First, the evolutionary logic is genuinely elegant. Exploiting the shared ancestry between chloroplasts and mitochondria to design targeted therapeutics isn't just clever - it's the kind of approach that opens an entirely new class of potential drugs. The researchers call them "electron transfer protein-derived peptides," and there could be a whole family waiting to be explored.

Second, the combination with radiation is clinically meaningful. Bone metastases from prostate cancer are a major source of suffering, and any approach that makes radiation work better in that setting deserves serious attention (Pan et al., 2021; Gao et al., 2017).

Third, we now understand that many cancers depend heavily on mitochondrial oxidative phosphorylation - melanoma, triple-negative breast cancer, certain prostate cancers - which means the target isn't niche (Grasso et al., 2025). The old "cancer only does glycolysis" story was always too simple.
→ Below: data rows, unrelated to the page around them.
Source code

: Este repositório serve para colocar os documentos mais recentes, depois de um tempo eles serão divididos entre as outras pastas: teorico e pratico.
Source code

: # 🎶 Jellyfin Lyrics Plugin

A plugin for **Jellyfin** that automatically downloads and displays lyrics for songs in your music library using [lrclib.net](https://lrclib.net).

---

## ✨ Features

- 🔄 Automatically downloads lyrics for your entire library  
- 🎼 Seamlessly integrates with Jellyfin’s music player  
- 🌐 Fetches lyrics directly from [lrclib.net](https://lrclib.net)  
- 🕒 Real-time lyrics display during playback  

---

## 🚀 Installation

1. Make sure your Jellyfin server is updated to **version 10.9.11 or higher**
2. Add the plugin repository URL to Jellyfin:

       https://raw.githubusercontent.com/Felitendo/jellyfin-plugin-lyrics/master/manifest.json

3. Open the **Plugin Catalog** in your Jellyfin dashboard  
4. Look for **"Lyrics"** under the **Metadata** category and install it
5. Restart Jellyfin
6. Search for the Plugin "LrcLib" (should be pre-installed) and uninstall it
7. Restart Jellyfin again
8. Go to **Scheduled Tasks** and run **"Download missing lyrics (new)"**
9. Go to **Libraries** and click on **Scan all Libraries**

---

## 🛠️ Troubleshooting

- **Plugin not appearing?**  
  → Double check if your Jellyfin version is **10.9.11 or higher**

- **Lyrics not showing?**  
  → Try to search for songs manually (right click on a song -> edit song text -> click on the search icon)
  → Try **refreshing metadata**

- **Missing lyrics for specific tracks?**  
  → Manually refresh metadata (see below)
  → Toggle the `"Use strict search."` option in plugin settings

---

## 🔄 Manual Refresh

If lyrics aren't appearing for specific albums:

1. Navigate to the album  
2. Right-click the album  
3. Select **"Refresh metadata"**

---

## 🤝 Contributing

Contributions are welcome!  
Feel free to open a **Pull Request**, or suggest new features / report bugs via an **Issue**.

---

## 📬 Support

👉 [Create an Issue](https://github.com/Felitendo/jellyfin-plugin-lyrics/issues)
The caveats are real: this is preclinical. Animal models of cancer have humbled every generation of researchers. And peptide drugs face their own challenges with stability, delivery, and manufacturing. But as a proof of concept that the tumor microbiome can inspire genuinely novel therapeutic mechanisms? That's not hype. That's a new door.

References

  1. Naffouje SA, Tran DB, Rademacher DJ, et al. Suppression of mitochondrial energy production by a photosynthetic bacterial cupredoxin peptide inhibits tumor growth. Signal Transduct Target Ther. 2026. DOI: 10.1038/s41392-026-02703-7. PMID: 41946681

  2. Jia L, Gorman GS, Coward LU, et al. A first-in-class, first-in-human, phase I trial of p28, a non-HDM2-mediated peptide inhibitor of p53 ubiquitination in patients with advanced solid tumours. Br J Cancer. 2013;108(5):1061-1070. DOI: 10.1038/bjc.2013.74. PMCID: PMC3619078

  3. Mehta RR, Yamada T, Taylor BN, et al. Anticancer Actions of Azurin and Its Derived Peptide p28. Protein J. 2020;39(5):487-511. DOI: 10.1007/s10930-020-09891-3. PMID: 32180097

  4. Gao M, Cheng K, Bhargava R. Bacterial cupredoxin azurin hijacks cellular signaling networks: Protein-protein interactions and cancer therapy. Protein Sci. 2017;26(12):2334-2341. DOI: 10.1002/pro.3310. PMCID: PMC5699490

  5. Grasso D, Caruana L, et al. Mitochondrial metabolism and cancer therapeutic innovation. Signal Transduct Target Ther. 2025. DOI: 10.1038/s41392-025-02311-x

  6. Pan Y, Cao M, You D, et al. Defueling the cancer: ATP synthase as an emerging target in cancer therapy. Mol Ther Oncolytics. 2021;23:82-95. DOI: 10.1016/j.mset.2021.08.006. PMCID: PMC8517097

Disclaimer: The image accompanying this article is for illustrative purposes only and does not depict actual experimental results, data, or biological mechanisms.